The Time Lines method can help you become a better musician every day if you practice it well. Here are some tips and suggestions to help you get the most out of the material in the book and on the website.
It’s important to understand that gathering information is only a small part of becoming a good musician. We must practice well to truly learn and develop our skills. Practice the Time Lines exercises, patterns, and melodies every day with the recordings on this site or with a metronome, and always keep these words in mind to become a good musician: Accurate repetition is essential for success!
This website includes both the information and the tools to guide you in your practice. I will regularly add new materials. You can receive regular updates by subscribing to the Music All the Time Newsletter.
Clap and count each example with a metronome before playing it.
Listen to each of the audio examples on the website to ensure your accuracy as you clap and play.
Clap along and play along with the audio examples to feel the beat and rhythms better.
If the audio examples are too fast for you, use a metronome to practice them more slowly at first. MetronomeBot has a wide selection of metronomes at different tempos.
The beat numbers and subdivisions of the beat are included in the rhythm exercises in the book, but not the patterns or melodic phrases. If a rhythm is particularly challenging, you can write the beats underneath the music in the book.
Practice all of the rhythm exercises in a unit before moving on to the rhythm patterns. Doing so will help you develop a good practice discipline in addition to improving your rhythm skills.
There are a couple of ways to practice the rhythm patterns and melodic phrases — either practice all of the patterns and then move on to the phrases, or practice one pattern at a time and move on to its corresponding melody. Either approach can be beneficial.
All of the melodies within a unit can be played together at the same time since they follow the same harmonic progression. Therefore, you can create duos, trios, or more by playing multiple melodic phrases together. You can also create longer pieces by playing multiple patterns, one after another.
Make it fun and creative! Once you have practiced a rhythm exercise enough times to play it accurately and effortlessly, you can change the pitches. There are a few ways to do that. For one, you can play the rhythm on different pitches of a scale or chord. You can also improvise pitches while playing the rhythm, thus creating your own melody.
Add dynamics to the patterns and melodies. Some basic options include playing a pattern once at a forte level, and then repeating it mezzo piano. You can also make a crescendo the first time, and diminuendo on the repeat. The sky is the limit! For exercises that specifically work on dynamics, see the Time Expressions book, by Kyle Coughlin.

— Study material —
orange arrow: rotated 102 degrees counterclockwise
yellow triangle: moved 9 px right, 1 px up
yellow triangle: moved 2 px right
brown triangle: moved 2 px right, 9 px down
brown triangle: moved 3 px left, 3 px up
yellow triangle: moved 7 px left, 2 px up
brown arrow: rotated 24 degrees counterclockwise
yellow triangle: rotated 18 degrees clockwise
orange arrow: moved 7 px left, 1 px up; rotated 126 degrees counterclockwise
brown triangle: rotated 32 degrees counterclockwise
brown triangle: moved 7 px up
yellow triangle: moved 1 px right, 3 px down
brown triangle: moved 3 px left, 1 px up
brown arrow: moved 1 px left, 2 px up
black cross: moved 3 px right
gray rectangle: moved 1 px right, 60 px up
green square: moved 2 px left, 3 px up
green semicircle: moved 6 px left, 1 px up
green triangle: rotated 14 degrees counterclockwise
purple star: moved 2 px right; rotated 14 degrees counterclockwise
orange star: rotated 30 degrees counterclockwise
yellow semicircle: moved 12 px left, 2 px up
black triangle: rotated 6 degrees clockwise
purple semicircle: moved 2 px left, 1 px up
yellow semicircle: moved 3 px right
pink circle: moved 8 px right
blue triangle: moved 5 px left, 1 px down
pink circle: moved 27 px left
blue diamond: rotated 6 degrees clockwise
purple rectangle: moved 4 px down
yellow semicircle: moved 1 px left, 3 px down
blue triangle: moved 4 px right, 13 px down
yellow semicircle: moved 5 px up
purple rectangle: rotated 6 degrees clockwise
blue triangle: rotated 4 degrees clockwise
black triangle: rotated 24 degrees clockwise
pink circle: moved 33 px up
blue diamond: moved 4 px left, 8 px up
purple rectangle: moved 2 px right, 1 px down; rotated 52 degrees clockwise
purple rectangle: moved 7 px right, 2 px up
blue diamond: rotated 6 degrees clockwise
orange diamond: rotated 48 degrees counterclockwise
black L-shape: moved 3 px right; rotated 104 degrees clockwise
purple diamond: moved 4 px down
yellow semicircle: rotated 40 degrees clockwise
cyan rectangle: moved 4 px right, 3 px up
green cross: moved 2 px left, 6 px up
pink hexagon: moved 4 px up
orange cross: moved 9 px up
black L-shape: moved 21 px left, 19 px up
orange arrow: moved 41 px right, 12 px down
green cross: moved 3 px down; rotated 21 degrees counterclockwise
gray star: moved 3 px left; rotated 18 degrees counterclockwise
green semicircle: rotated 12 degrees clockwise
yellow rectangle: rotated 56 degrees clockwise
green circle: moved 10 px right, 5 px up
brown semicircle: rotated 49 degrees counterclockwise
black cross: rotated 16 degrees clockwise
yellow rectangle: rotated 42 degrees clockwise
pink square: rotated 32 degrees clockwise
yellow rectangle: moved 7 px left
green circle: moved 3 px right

— Work to complete —
(a) Please print the part of the Time Lines practice tips starting with "This website includes" and going on through "the Time Newsletter.".
(b) In the Time Lines practice tips, why can all the melodies within a unit be played together at the same time?
The rows are separate material, apart from the Time Lines practice tips.

— Task responses —
(a)
This website includes both the information and the tools to guide you in your practice. I will regularly add new materials. You can receive regular updates by subscribing to the Music All the Time Newsletter.

(b) They follow the same harmonic progression.